Strona:PL Gąsiorowski Wacław - Królobójcy.djvu/346

Z Wikiźródeł, wolnej biblioteki
Ta strona została uwierzytelniona.

Czy te ponure cyfry stanęły młodemu monarsze kiedy przed oczyma — należy wątpić. Mikołaj II odebrał wykształcenie, zastosowane do czekającej go korony a nadto wykształcenie pod okiem reakcjonisty ojca i reakcjonistów nauczycieli (generała Daniłowicza). Prawda historyczna niewątpliwie zatajoną została przed następcą, boć chybaby nie dopuścił do stawiania w Wilnie pomnika Katarzynie II! Prawda historyczna wogóle w Rosji równa się zdradzie stanu, żaden profesor uniwersytetu nie poważyłby się w auli wspomnieć o zabójstwie Piotra III lub Pawła I. Uczony tej miary, co Szylder, gdy następuje fatalny rok śmierci… ucina swą drobiazgowość historyczną i milknie. W tem skądinąd niema nic nadzwyczajnego, bo i Francja nie znałaby swoich Ludwików, gdyby w pałacu elizejskim mieszkał Ludwik XXI.

ZADANIE PISEMNE A: Zamień w rekordach "Two-man" na "Dwójka" i przepisz je, zaczynając od pierwszego rekordu i kończąc na wierszu z "5.69 | 5.68" włącznie. Reszta ma pozostać bez zmian.

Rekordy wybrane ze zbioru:
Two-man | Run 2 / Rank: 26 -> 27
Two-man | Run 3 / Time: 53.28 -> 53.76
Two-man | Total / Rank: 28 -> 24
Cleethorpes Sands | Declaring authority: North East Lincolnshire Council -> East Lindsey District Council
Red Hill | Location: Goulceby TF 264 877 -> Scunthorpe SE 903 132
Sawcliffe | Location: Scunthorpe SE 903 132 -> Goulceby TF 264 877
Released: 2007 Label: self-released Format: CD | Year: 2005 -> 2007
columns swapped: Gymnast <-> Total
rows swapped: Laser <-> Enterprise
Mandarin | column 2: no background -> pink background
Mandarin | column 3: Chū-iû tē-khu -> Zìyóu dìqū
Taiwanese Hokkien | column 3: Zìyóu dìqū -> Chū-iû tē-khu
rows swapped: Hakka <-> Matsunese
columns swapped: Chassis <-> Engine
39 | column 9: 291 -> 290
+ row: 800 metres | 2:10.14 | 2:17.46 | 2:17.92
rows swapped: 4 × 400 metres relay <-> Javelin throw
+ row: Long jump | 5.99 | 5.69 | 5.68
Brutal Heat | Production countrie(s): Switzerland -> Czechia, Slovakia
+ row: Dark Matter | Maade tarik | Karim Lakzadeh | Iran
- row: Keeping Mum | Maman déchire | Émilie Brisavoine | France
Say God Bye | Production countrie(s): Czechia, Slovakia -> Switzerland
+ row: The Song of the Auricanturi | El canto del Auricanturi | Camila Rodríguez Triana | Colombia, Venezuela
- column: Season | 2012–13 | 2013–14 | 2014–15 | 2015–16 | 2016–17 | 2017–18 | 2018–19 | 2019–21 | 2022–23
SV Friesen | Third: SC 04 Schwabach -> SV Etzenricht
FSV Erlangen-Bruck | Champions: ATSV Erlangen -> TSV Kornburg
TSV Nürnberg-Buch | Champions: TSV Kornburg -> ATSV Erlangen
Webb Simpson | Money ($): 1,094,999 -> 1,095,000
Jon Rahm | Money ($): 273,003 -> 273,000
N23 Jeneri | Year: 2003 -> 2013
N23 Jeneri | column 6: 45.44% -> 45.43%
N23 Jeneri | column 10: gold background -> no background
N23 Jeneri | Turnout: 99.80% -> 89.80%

ZADANIE PISEMNE B: Wypisz w całości, bez żadnych zmian, tekst o wykształceniu Mikołaja II.

ODPOWIEDŹ PISEMNA A:
Dwójka | Run 2 / Rank: 26 -> 27
Dwójka | Run 3 / Time: 53.28 -> 53.76
Dwójka | Total / Rank: 28 -> 24
Cleethorpes Sands | Declaring authority: North East Lincolnshire Council -> East Lindsey District Council
Red Hill | Location: Goulceby TF 264 877 -> Scunthorpe SE 903 132
Sawcliffe | Location: Scunthorpe SE 903 132 -> Goulceby TF 264 877
Released: 2007 Label: self-released Format: CD | Year: 2005 -> 2007
columns swapped: Gymnast <-> Total
rows swapped: Laser <-> Enterprise
Mandarin | column 2: no background -> pink background
Mandarin | column 3: Chū-iû tē-khu -> Zìyóu dìqū
Taiwanese Hokkien | column 3: Zìyóu dìqū -> Chū-iû tē-khu
rows swapped: Hakka <-> Matsunese
columns swapped: Chassis <-> Engine
39 | column 9: 291 -> 290
+ row: 800 metres | 2:10.14 | 2:17.46 | 2:17.92
rows swapped: 4 × 400 metres relay <-> Javelin throw
+ row: Long jump | 5.99 | 5.69 | 5.68

ODPOWIEDŹ PISEMNA B:
Strona:PL Gąsiorowski Wacław - Królobójcy.djvu/346

Z Wikiźródeł, wolnej biblioteki
Ta strona została uwierzytelniona.

Czy te ponure cyfry stanęły młodemu monarsze kiedy przed oczyma — należy wątpić. Mikołaj II odebrał wykształcenie, zastosowane do czekającej go korony a nadto wykształcenie pod okiem reakcjonisty ojca i reakcjonistów nauczycieli (generała Daniłowicza). Prawda historyczna niewątpliwie zatajoną została przed następcą, boć chybaby nie dopuścił do stawiania w Wilnie pomnika Katarzynie II! Prawda historyczna wogóle w Rosji równa się zdradzie stanu, żaden profesor uniwersytetu nie poważyłby się w auli wspomnieć o zabójstwie Piotra III lub Pawła I. Uczony tej miary, co Szylder, gdy następuje fatalny rok śmierci… ucina swą drobiazgowość historyczną i milknie. W tem skądinąd niema nic nadzwyczajnego, bo i Francja nie znałaby swoich Ludwików, gdyby w pałacu elizejskim mieszkał Ludwik XXI.